Задание 1 :: Повторите точь-в-точь все записи, которые идут ниже после отрывка. Картинки в ответ не включайте.

Отрывок ::
++++
Как читать книги? - Вирджиния Вулф
Шрифт:
Интервал:
Закладка:
Но и самый беглый взгляд, брошенный в сторону герцогини, обязательно отметит черты личности вдохновенной. Маргарет родилась (предположительно!) в 1624г.2 в семье некоего Томаса Лукаса3 и была самым младшим ребенком. Отца она не помнила: он умер, когда ее еще качали в колыбели, и своим воспитанием Маргарет была целиком обязана матери – женщине волевой, с осанкой королевы, над чьей красотой, «казалось, не властно время». «Она была на редкость практична: сдавала в аренду недвижимость, торговала земельными участками, держала собственный двор, отдавала распоряжения слугам и все прочее». Накопленные же лизинговой практикой немалые средства она отнюдь не откладывала, как можно было бы предположить, на приданое дочерям, а щедро тратила на воспитание своих детей, «поскольку была убеждена, что если станет экономить на нашем образовании и просвещении, то мы вырастем хищниками». Плоды просвещения не заставили себя ждать: ее сыновья и дочери, а их у нее было восемь, не знали, что такое порка, – на них воздействовали только методом убеждения; они всегда были ярко и со вкусом одеты; им не разрешали вступать в разговоры с прислугой, объясняя этот запрет тем, что у слуг «по большей части дурные манеры и низкое происхождение». Дочерей учили привычным для того времени женским занятиям, но больше «для проформы, чем для пользы дела», и опять-таки тон в этом вопросе задавала мать: она не находила большого смысла в игре на скрипке, пении, «щебетании на нескольких иностранных языках», полагая, что женщине в жизни пригодятся совсем другие ценные качества – сила духа, вера в счастье и честность.
++++
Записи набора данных
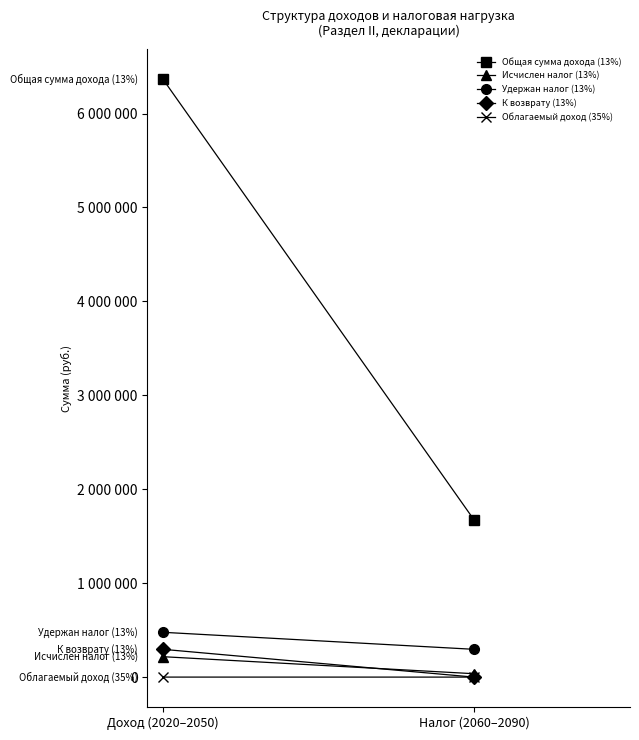

What is the difference between the highest and lowest values at Налог (2060–2090)?

1674166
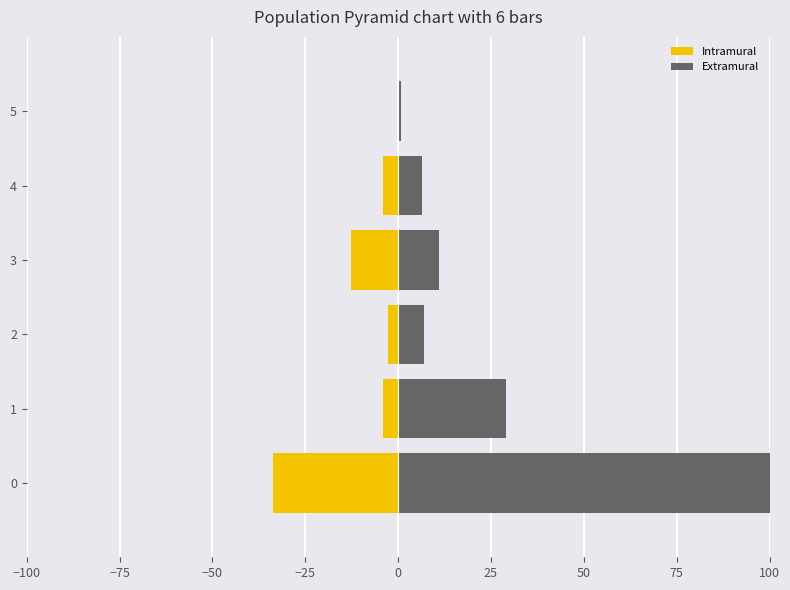

True or false: Intramural has a value of -1.4 at 4.

False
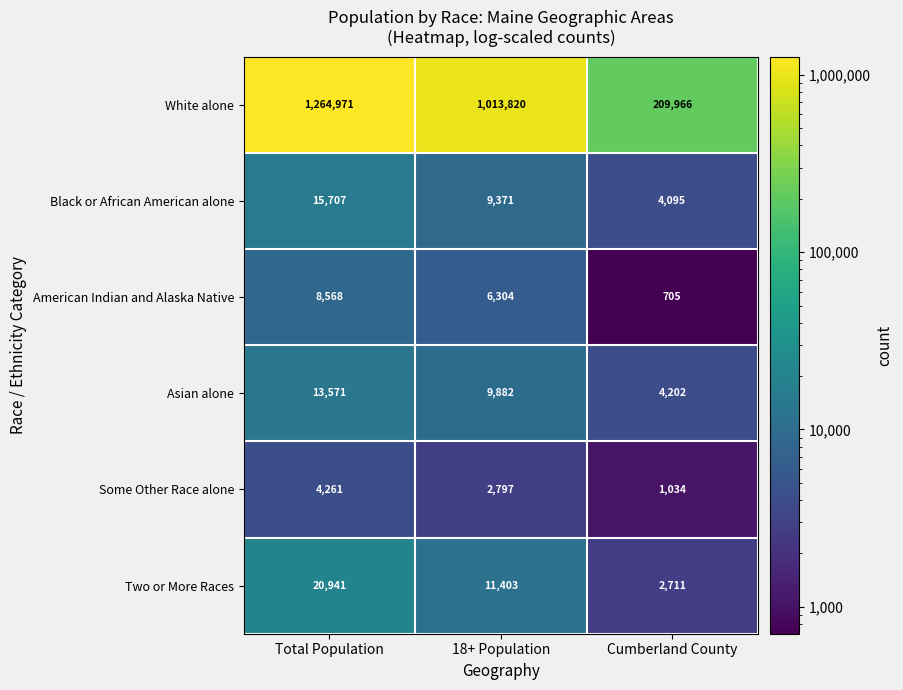

What is the average value of the American Indian and Alaska Native series?

5192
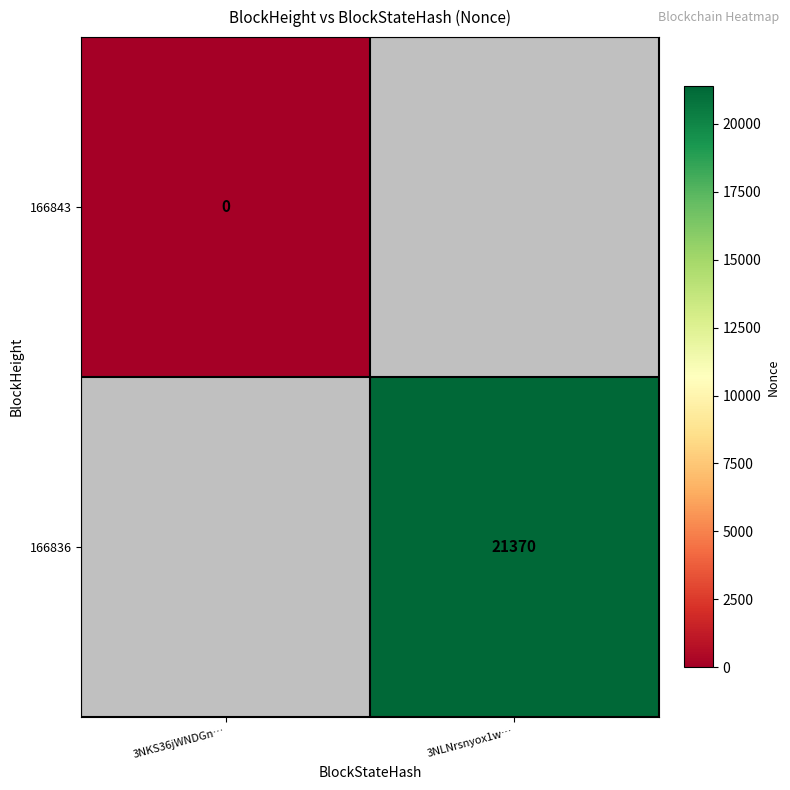

True or false: 166836 has a value of 21370 at 3NLNrsnyox1w….

True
++++
Задание 2 :: Сколько детей было у матери Маргарет, согласно отрывку?

Ответ 1 ::
What is the difference between the highest and lowest values at Налог (2060–2090)?

1674166

True or false: Intramural has a value of -1.4 at 4.

False

What is the average value of the American Indian and Alaska Native series?

5192

True or false: 166836 has a value of 21370 at 3NLNrsnyox1w….

True

Ответ 2 :: Восемь.